**Given text**:
-.-.-
Tetyana: But now you’re working at the University of Luxembourg as a strategic advisor, and how has the university changed in the time when you were a student? 

Victor: Well, it changed a lot. So, when I came here in 2004, the university was one year old, so it was established back in 2003. 

Tetyana: Just a baby. 

Victor: An infant yes. So, just now it turned 20. So, it’s out of the teenage years, if you want to put it like that. And it changed a lot. I mean, now the university is a world class university, is among the top 250 universities in the world, according to the latest ranking, and consistently over years was ranked among the best in the world for the international outlook, both in terms of students and the staff it employs. So, it’s a good university. And of course, it became as such because of a general support by the state, but also because of a philosophy. Because, as you probably know, the university is multilingual in almost all bachelor programs; out of 18 bachelor programs, 17 are bilingual trilingual. And we also have 46 master programs in which many of them are bilingual and trilingual as well. And also the research which the university is doing is world class in the area of space science and finance and law.
-.-.-
**Excerpted records**:
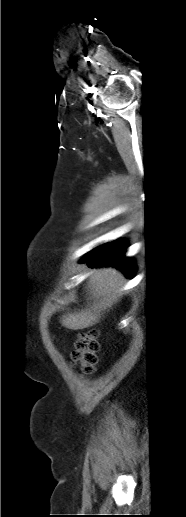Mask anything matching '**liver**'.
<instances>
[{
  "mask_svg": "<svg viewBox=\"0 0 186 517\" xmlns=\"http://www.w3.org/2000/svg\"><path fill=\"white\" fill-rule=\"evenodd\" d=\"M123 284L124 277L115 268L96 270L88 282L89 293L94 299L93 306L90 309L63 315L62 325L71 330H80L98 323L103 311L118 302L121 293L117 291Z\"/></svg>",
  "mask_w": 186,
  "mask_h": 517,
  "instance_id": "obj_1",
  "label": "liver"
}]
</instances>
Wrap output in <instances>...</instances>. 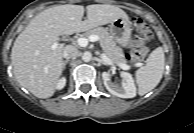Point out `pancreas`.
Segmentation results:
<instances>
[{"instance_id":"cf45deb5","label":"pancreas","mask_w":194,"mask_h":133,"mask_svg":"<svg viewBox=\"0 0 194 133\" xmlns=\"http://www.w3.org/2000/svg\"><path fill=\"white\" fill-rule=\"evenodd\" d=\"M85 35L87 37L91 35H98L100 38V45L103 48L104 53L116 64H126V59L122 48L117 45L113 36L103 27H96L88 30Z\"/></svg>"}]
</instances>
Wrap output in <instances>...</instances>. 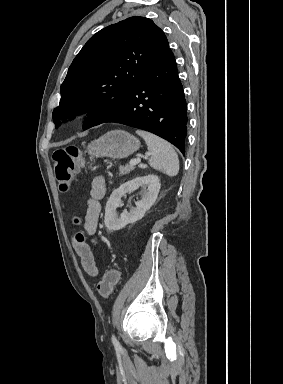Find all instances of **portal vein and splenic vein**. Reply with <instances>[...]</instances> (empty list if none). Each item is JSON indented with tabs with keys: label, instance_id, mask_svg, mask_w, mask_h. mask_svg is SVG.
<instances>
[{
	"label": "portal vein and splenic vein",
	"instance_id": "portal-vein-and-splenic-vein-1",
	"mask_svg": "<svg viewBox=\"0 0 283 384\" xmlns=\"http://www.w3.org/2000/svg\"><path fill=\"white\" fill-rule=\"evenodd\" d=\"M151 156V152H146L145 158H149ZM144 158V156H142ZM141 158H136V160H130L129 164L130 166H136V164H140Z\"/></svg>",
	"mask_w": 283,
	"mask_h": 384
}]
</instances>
-.-.-
**Task details**:
Please write out the entire interview passage word for word. Work only from the interview passage.

**Task output**:
Tetyana: But now you’re working at the University of Luxembourg as a strategic advisor, and how has the university changed in the time when you were a student? 

Victor: Well, it changed a lot. So, when I came here in 2004, the university was one year old, so it was established back in 2003. 

Tetyana: Just a baby. 

Victor: An infant yes. So, just now it turned 20. So, it’s out of the teenage years, if you want to put it like that. And it changed a lot. I mean, now the university is a world class university, is among the top 250 universities in the world, according to the latest ranking, and consistently over years was ranked among the best in the world for the international outlook, both in terms of students and the staff it employs. So, it’s a good university. And of course, it became as such because of a general support by the state, but also because of a philosophy. Because, as you probably know, the university is multilingual in almost all bachelor programs; out of 18 bachelor programs, 17 are bilingual trilingual. And we also have 46 master programs in which many of them are bilingual and trilingual as well. And also the research which the university is doing is world class in the area of space science and finance and law.